Task inputs:
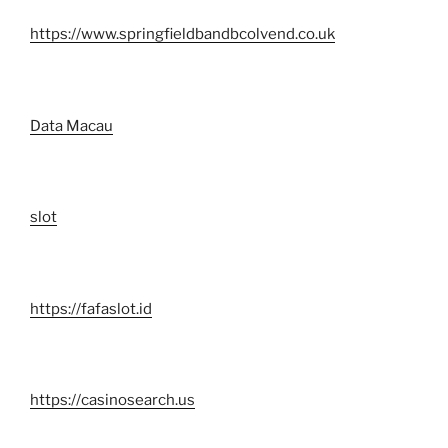
https://www.springfieldbandbcolvend.co.uk
Data Macau
slot
https://fafaslot.id
https://casinosearch.us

Brief:
Each line holding the word "https" must be pulled from the records.

Answer to the problem:
https://www.springfieldbandbcolvend.co.uk
https://fafaslot.id
https://casinosearch.us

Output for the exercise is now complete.